• _Petunjuk Kerja_:
1. Salin sebagian teks tentang judi online tanpa mengubah apa pun. Mulailah dari bagian yang memuat kata-kata "Saya bisa tahu", lalu berhenti setelah "habis untuk judi online.".
2. Teruskan teks tentang judi online mulai setelah kalimat terakhir yang ditampilkan.

• _Teks yang Ditampilkan_:
%%
Akan tetapi sangat jarang ditemukan orang miskin berjudi menjadi kaya. Terkecuali memang bandar judi. Yang realitanya belum tentu ia juga bermain judi.
Rata-rata orang miskin yang berjudi level ekonominya sebegitu saja. Misalkan dapat taruhan banyak dari judi digunakan kembali untuk judi. Menang judi uangnya dihambur-hamburkan untuk memuaskan kemenangannya yang di dasari harapan hasil judi. Sehingga bayangan akan uang untuk dibelanjakan habis seketika itu.
Kemudian untuk modal berjudi kembali. Seorang penjudi harus merogoh koceknya lagi untuk deposit berjudi kembali. Artinya ini apa? Ya judi sendiri merupakan praktik konsumsi tetapi hasil yang didapat adalah emosi sesaat.
Baik merasakan dinamika kalah dan kehilangan uang. Begitu juga rasa puas menang yang akhirnya uang dihabiskan untuk membayar kehilangan uang yang sebelum-sebelumnya.
Saya juga memiliki teman seorang penggila judi online. Sebut saja namanya Anto Wijoyo (35), bukan nama sebenarnya. Judi online itu menarik, disamping ruang privat yang menjadi basisnya.
Saat ini seorang penjudi tidak begitu gamblang diketahui umum. Sebab bisa dengan online memungkinkan khalayak umum tidak tahu bahwa ia seorang penjudi.
Jika Anto, teman saya itu tidak cerita jika dia seorang yang gila berjudi. Tentu saja saya tidak akan tahu. Berbeda jika judi itu dilakukan konvensional.
Saya bisa tahu penjudi-penjudi ulung, yang memang hobinya main judi baik tetangga atau teman-teman saya yang lain biasa bermai judi di kalangan.
Sebab di desa sendiri “judi” menjadi hal yang biasa ditemukan di orang-orang yang sedang hajatan atau pos-pos ronda. Bahasanya untuk menemani begadang supaya tidak ngantuk diselingi permainan judi meskipun kadang tak secara terang-terangan. Jujur saja itu hak mereka dan saya tak mau mencampuri urusan itu.
Akan tetapi cerita Anto kepada saya. Dia bercerita selama ia bermain judi yang basisnya di online. Ditotal sudah menghabiskan dana sampai dengan puluhan juta. Ia merinci ada sekitar 80-jutaan habis untuk judi online.
Anto sendiri saat ini sedang berusaha keras menghindari judi online. Tetapi sesuatu yang sebelumnya candu dari permainan judi. Tidak secara ekstrim bisa total berhenti. Karena memang otaknya sudah mengarah kesana. Tidak ada aktivitas yang berarti; godaan untuk kembali berjudi seperti telah membayangi pikiran Anto.
Dengan uang yang sebegitu besar hanya untuk judi online. Saya kira uang 80-juta jika dibelikan asset atau hal yang produktif lain. Manfaatnya akan sangat besar untuk menunjang perekonomian baik untuk dirinya sendiri juga orang lain yang mendapat manfaat.
%%
• _Isi Data_:
%%
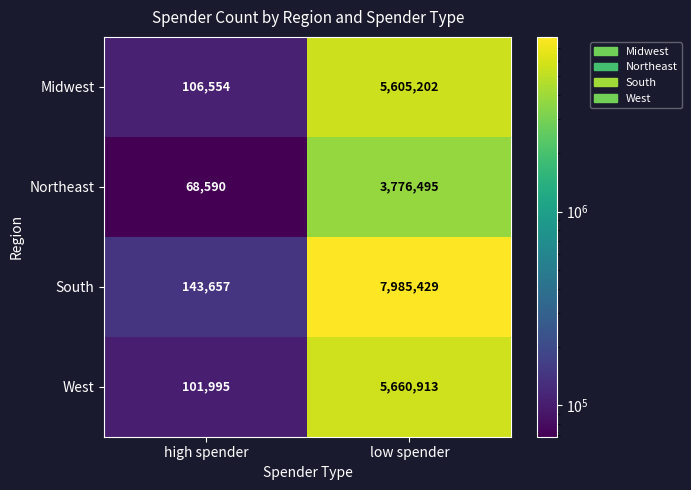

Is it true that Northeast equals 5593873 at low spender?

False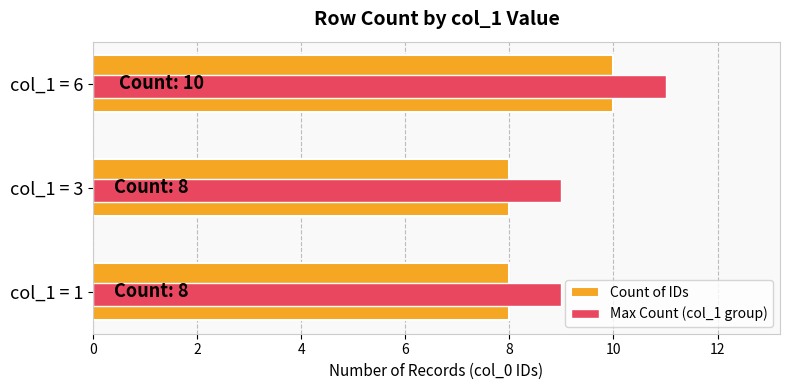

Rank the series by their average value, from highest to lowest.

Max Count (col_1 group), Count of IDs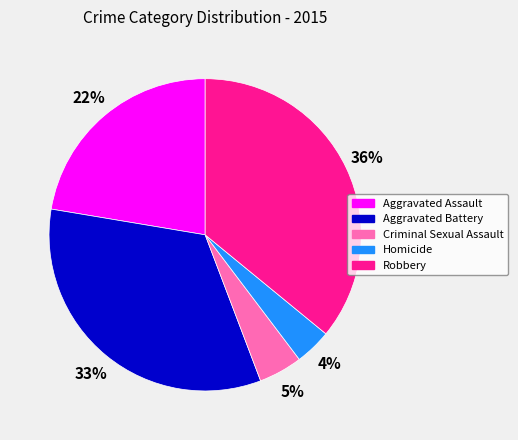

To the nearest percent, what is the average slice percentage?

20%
%%
• _Jawaban Tiap Tugas_:
1.
Saya bisa tahu penjudi-penjudi ulung, yang memang hobinya main judi baik tetangga atau teman-teman saya yang lain biasa bermai judi di kalangan.
Sebab di desa sendiri “judi” menjadi hal yang biasa ditemukan di orang-orang yang sedang hajatan atau pos-pos ronda. Bahasanya untuk menemani begadang supaya tidak ngantuk diselingi permainan judi meskipun kadang tak secara terang-terangan. Jujur saja itu hak mereka dan saya tak mau mencampuri urusan itu.
Akan tetapi cerita Anto kepada saya. Dia bercerita selama ia bermain judi yang basisnya di online. Ditotal sudah menghabiskan dana sampai dengan puluhan juta. Ia merinci ada sekitar 80-jutaan habis untuk judi online.

2.
Maka tidak heran. Seseorang yang candu judi khusunya online atau konvensional. Seringakali justru mereka menjual apa yang telah mereka punya seperti rumah, tanah dan sebagainya hanya untuk judi. Yang akhirnya membuat mereka jatuh miskin. Mungkin kecanduan judi dan mereka jatuh miskin sudah menjadi fenomena yang umum.
Inilah yang seharusnya dilakukan pemerintah. Ketika masyaraat tidak mampu mengatur dirinya sendiri. Satu contoh menjadi penjudi online yang merugikan diri mereka sendiri. Pemerintah sudah seharusnya membrantas itu dengan kebijakan-kebijakan yang mampu dilakukan pemerintah.
Sebab jika ditotal orang-orang yang terlibat judi online bisa mencapai jutaan orang. Dan perputaran uang uang judi sendiri mencapai ratusan trilyunan. Seharusnya jika uang itu digunakan untuk memutarkan ekonomi seperti beli-beli kebutuhan sehari-hari bagi pelaku judi.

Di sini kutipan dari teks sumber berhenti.